EL PASO, Texas (Reuters) - Democratic presidential candidate Beto O’Rouke on Saturday joined a march in the Texas border city of El Paso to condemn last week’s mass shooting there, telling the crowd that President Donald Trump was partly responsible for the hatred that inspired it.
The gunman, identified by authorities as 21-year-old Patrick Crusius, killed 22 people, most of them Hispanic, when he opened fire at a Walmart store last Saturday.
He confessed while surrendering and told police he was targeting “Mexicans,” according to an El Paso police affidavit released on Friday.
Before the rampage, the suspect posted a manifesto online that was rife with anti-immigrant hatred, law enforcement agencies said.
O’Rourke has said the Republican president shares some blame for the shooting, saying the president has stoked racial divisions with his harsh words and policies to stem the flow of immigrants into the United States.

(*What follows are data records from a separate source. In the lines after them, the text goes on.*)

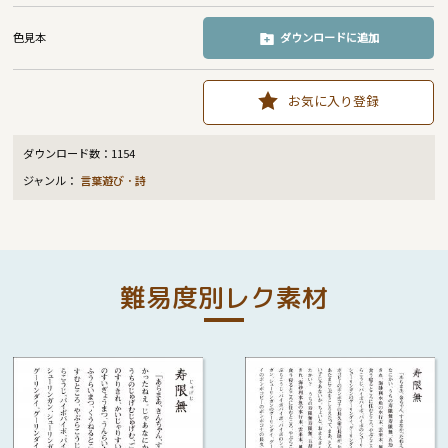
色見本
ダウンロードに追加
お気に入り登録
ダウンロード数：
1154
ジャンル：
言葉遊び・詩
難易度別レク素材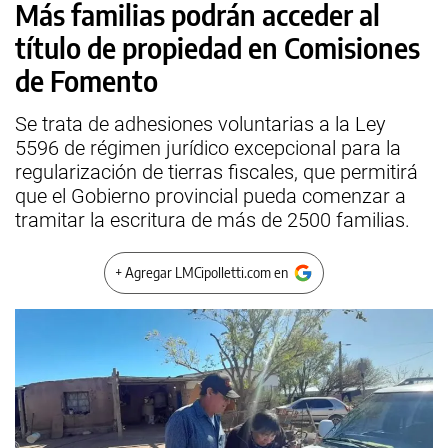
Más familias podrán acceder al
título de propiedad en Comisiones
de Fomento
Se trata de adhesiones voluntarias a la Ley
5596 de régimen jurídico excepcional para la
regularización de tierras fiscales, que permitirá
que el Gobierno provincial pueda comenzar a
tramitar la escritura de más de 2500 familias.
+ Agregar LMCipolletti.com en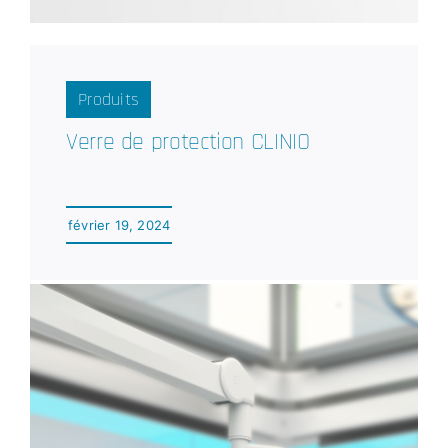
Produits
Verre de protection CLINIO
février 19, 2024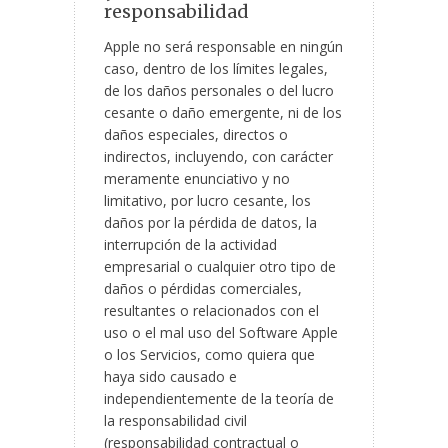
responsabilidad
Apple no será responsable en ningún
caso, dentro de los límites legales,
de los daños personales o del lucro
cesante o daño emergente, ni de los
daños especiales, directos o
indirectos, incluyendo, con carácter
meramente enunciativo y no
limitativo, por lucro cesante, los
daños por la pérdida de datos, la
interrupción de la actividad
empresarial o cualquier otro tipo de
daños o pérdidas comerciales,
resultantes o relacionados con el
uso o el mal uso del Software Apple
o los Servicios, como quiera que
haya sido causado e
independientemente de la teoría de
la responsabilidad civil
(responsabilidad contractual o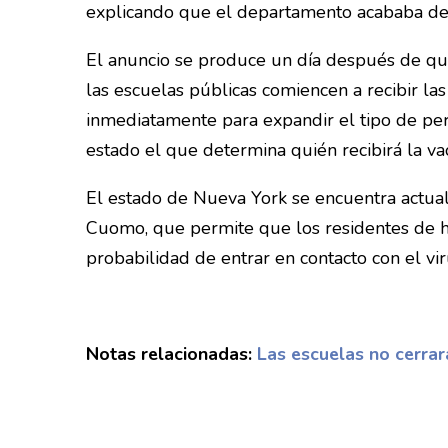
explicando que el departamento acababa de n
El anuncio se produce un día después de que
las escuelas públicas comiencen a recibir l
inmediatamente para expandir el tipo de pers
estado el que determina quién recibirá la v
El estado de Nueva York se encuentra actua
Cuomo, que permite que los residentes de ho
probabilidad de entrar en contacto con el vi
Notas relacionadas:
Las escuelas no cerra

“Not only did El Paso bear the brunt of this hatred and this racism perpetrated not just by white nationalists and terrorists and Klansmen and neo-Nazis but by the very president of the United States of America himself,” O’Rourke told the crowd on Saturday.

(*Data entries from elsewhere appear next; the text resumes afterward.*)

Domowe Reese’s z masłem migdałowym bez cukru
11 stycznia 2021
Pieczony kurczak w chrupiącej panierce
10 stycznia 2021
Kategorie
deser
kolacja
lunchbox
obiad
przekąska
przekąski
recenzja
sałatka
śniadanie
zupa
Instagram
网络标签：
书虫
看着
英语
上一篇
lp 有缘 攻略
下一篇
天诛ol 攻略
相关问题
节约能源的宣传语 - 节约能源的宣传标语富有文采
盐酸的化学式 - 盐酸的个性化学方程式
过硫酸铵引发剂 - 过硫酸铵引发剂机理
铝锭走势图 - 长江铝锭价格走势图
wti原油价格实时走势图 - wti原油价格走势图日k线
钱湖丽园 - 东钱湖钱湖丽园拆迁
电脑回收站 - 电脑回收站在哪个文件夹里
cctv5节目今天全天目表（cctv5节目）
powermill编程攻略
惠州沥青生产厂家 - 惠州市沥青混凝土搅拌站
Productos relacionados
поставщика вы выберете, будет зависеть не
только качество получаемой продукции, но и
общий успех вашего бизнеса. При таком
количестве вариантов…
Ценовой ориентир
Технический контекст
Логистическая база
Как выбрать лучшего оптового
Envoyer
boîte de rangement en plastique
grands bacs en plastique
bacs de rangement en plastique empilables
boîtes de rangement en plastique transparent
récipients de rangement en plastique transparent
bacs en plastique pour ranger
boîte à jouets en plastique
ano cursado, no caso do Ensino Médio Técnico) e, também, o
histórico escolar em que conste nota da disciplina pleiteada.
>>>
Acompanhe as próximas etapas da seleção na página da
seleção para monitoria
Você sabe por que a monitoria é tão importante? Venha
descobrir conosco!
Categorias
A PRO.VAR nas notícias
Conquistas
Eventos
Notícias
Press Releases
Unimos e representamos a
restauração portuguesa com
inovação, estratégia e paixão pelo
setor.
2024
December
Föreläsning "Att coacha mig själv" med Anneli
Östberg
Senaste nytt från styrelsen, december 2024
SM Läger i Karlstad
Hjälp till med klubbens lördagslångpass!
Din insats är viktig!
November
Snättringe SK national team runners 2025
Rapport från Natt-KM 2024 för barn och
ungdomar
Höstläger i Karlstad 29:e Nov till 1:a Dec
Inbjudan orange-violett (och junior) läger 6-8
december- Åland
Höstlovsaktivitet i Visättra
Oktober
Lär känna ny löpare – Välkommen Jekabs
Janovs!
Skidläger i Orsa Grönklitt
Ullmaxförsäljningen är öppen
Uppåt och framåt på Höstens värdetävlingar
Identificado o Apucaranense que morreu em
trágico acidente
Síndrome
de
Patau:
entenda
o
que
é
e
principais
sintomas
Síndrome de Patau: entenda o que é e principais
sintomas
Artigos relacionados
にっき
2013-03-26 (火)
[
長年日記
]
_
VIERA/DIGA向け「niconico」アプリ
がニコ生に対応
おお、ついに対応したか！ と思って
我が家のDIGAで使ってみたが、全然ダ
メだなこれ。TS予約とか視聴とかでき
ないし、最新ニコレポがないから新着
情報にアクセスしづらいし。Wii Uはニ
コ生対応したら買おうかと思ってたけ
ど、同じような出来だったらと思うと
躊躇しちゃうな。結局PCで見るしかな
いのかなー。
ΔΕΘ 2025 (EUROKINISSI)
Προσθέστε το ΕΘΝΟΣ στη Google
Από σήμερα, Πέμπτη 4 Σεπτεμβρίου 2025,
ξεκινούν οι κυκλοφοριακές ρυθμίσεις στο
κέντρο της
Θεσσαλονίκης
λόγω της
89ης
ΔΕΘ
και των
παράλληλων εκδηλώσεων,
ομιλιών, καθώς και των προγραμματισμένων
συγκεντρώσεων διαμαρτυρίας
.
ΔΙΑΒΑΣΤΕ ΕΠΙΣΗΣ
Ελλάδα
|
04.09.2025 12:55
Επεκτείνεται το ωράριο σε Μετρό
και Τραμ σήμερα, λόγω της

The White House could not immediately be reached for comment.
O’Rouke, a former U.S. congressman who represented a district that includes El Paso, joined more than 100 people in the march, which began at a park and ended at a courthouse, across the street from the jail where Crusius is held.
Crusius, who drove hundreds of miles from a Dallas suburb to the U.S.-Mexico border where he carried out the slayings, has been charged with capital murder. He is being held without bond.
“This community also holds the example and the solution to a country that has never been more divided than it is right now,” O’Rourke said. “This has been the epicenter of the civil rights movement in the state of Texas.”
Trump on Wednesday said on Twitter, “The Dems new weapon is actually their old weapon, one which they never cease to use when they are down, or run out of facts, RACISM!”
The Washington-based League of United Latin American Citizens (LULAC), the nation’s oldest Hispanic civil rights group, organized the El Paso event, called the “March for a United America.”
Jessica Coca Garcia, who was shot in the legs last Saturday and whose husband also was wounded in the Walmart attack, struggled to rise from a wheelchair to speak to the crowd.
“Racism is something I always wanted to think didn’t exist,” she said. “Obviously it does.”
Since the shooting, and a second massacre on Sunday in Dayton, Ohio, Trump has signaled support for expanding background checks for firearms purchases.